Exercise requirements ▸
Type out each entry exactly as it appears, but keep every image out.

###

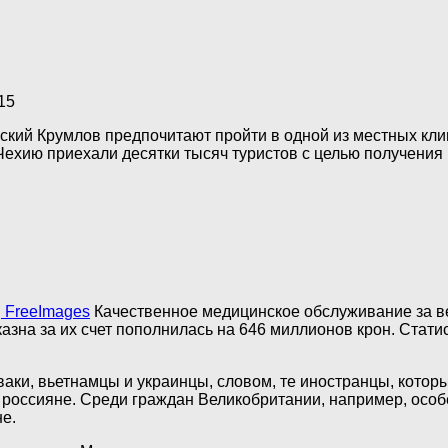
15
шский Крумлов предпочитают пройти в одной из местных кл
Чехию приехали десятки тысяч туристов с целью получения 
, FreeImages
Качественное медицинское обслуживание за в
казна за их счет пополнилась на 646 миллионов крон. Стати
ваки, вьетнамцы и украинцы, словом, те иностранцы, котор
россияне. Среди граждан Великобритании, например, особ
е.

###

Problem solution ▸
15
шский Крумлов предпочитают пройти в одной из местных кл
Чехию приехали десятки тысяч туристов с целью получения 
, FreeImages
Качественное медицинское обслуживание за в
казна за их счет пополнилась на 646 миллионов крон. Стати
ваки, вьетнамцы и украинцы, словом, те иностранцы, котор
россияне. Среди граждан Великобритании, например, особ
е.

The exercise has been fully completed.